3 Tips for Understanding the Post-Audit Claims Process
One of the most challenging things in running a business is understanding all the paperwork needed in order for the finance administration to run smoothly and without any damages to the business. Usually, bookkeeping is in charge of most things when it comes to handling money, but at one point all that was done has to be crowned by an audit report. So, it can be said that audit has a special task to check everything and evaluate if the bookkeeping was done correctly. To do so, it has to rely on data provided by the bookkeeping. And this is where the problems occur. Before you know it, you’re supposed to enter the process of post-audit claims.
Not understanding the way it works, makes you feel entirely blind, unable to see a solution. Worry no further, because we’ve created a list of useful tips to follow in order to better understand the process.
1. Understand why you need auditing in the first place
Paperwork of any kind, especially financial, requires constant checking. Bookkeepers are usually hired by businesses, working closely with them, which sometimes makes them unable to look at things objectively. Here’s where the audit steps in.
The need for audit as a profession is reflected in the financial statements of business entities. Its task is to say whether or not all the statements regarding finance are prepared as the law commands, and presented in such a way in a way that accurately and reliably shows the results of the business entity. It does so by reviewing all the financial data accumulated over the year.
When the audit is complete, users (usually business owners or CEOs) go through the data prepared, read all financial statements, and create a picture of the state of assets, liabilities, income, expenses, gains, and losses of their business. This is of utmost importance since it serves as a guide in making the right business decisions.
Who else is interested in such data? Aside from the aforementioned people, the most common users are investors, loans, and the management of a particular business entity. With the help of the audit, these people receive an independent and objective opinion that the data presented in the final reports are completely credible. Prior to the start of the audit process, auditors must make an appropriate audit plan and become familiar with the nature of the client’s business, in order to facilitate the detection of the greatest risks and enable a successful final audit process, i.e. issuing an audit opinion.

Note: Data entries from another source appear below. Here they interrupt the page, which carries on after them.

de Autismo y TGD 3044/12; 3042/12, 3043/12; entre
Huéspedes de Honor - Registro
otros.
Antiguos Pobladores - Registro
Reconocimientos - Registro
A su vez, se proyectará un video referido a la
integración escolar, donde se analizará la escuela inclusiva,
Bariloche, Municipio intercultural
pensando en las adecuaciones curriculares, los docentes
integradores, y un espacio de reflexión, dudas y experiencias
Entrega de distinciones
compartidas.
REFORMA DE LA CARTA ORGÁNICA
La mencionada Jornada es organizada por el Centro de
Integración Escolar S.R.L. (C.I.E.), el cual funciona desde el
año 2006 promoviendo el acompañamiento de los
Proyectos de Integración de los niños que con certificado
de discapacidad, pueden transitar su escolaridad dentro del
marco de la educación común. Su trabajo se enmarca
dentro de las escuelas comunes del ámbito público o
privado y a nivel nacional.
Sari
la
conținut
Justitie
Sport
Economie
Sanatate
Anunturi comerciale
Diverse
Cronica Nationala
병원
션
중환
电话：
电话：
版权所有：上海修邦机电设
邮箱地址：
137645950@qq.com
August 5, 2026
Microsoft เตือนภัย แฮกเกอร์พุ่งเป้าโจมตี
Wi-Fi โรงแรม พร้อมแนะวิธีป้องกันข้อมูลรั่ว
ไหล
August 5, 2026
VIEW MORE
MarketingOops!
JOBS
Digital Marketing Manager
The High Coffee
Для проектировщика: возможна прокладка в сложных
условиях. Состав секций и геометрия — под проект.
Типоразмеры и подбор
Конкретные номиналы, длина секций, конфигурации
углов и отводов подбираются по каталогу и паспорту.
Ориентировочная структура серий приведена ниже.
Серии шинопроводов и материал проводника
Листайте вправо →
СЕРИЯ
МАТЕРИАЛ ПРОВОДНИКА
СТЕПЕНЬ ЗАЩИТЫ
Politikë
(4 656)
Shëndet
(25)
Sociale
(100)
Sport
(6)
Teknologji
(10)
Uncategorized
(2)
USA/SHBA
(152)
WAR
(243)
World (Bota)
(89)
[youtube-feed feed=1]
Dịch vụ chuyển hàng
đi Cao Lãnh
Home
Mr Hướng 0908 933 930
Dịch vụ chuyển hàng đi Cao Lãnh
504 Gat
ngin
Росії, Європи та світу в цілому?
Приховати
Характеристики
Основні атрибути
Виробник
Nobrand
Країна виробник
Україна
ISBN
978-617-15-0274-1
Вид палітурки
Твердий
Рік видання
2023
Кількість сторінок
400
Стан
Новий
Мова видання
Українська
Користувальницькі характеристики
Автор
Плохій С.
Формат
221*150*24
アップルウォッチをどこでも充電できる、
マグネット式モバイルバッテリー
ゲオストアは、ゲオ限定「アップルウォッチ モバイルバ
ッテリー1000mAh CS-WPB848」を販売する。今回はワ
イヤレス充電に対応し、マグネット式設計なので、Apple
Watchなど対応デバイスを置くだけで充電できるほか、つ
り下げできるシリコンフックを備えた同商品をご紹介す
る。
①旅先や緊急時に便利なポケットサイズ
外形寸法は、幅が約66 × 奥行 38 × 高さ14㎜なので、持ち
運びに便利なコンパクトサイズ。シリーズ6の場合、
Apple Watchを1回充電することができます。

2. Learn where the potential risk lies
You may have all the best-qualified staff working for you, but these claims will still happen. Why? It’s because of the problems found in invoices sent to others auditor did not pay attention to, it can also happen because someone has violated standards or just failed to comply with them. The risk of having to apply for these claims also lies in due credits or trade promotions. So many things need to be carefully controlled.
The risk can also be in your business organization as well. This is why it is so important to introduce standards and procedures to all your employees. Finance involves tons and tons of paperwork piling up, so when a mistake happens, one has to take quite a long journey in the past to detect it. In addition to that, every supplier contract needs to be carefully read, every invoice issued by them also, terms and conditions of purchases, deliveries, etc. Not having a functional management system is also a potential risk.
3. Learn what happens when the risk becomes reality and how the process looks like
When such errors are detected, you come to a point when you have to pursue what is rightfully yours, and submit a post-audit claim. Submission is usually done by a third party, someone outside your company, mostly because of the reasons explained in the previous point (having to analyze a bunch of documents). You can learn more here about who to ask for assistance in submitting the claim.
All in all, what needs to be done, is another audit, or better say an entire investigation. To do this, you need to have consent from the other side. When the consent is given, it means all the documentation from their side will also be available for evaluation. And here is where it gets complicated. How? Well, the assumption is these errors happened way in the past, and most documentation is not available anymore. In fact, this is no assumption, it is what commonly happens in practice. According to the experience, more than 50 % of claims show to be having some kind of error.
For what reason, you may ask? Several. Here are the two most common ones:
– Deduction of allowances twice, sometimes even three times, and the auditor failed to see this
– You’ve given a promotional discount, and it is not even valid for that region
At the end of this process, you should recovery what is rightfully yours. Although a process is tiring, and as previously said, requires a lot of investigating, do not give up. Each error can be fixed, with the right people working with you.
A question everyone should be asking, in the end, is there a way to prevent these errors from happening? It is better to establish a healthy documentation management system than to have to cure the errors that happened because you’re lacking it. After all, these post-audit claims represent a considerable amount of money.
If a post-audit process happened to you a couple of times, then it must have had a pattern. Learn from it, and work towards preventing it from happening. This way you’re building a self-learning system that is always healthy to nurture in a company.
One final piece of advice is never to receive a claim which is not backed up by documentation. Time is money, and no one has the privilege to waste it.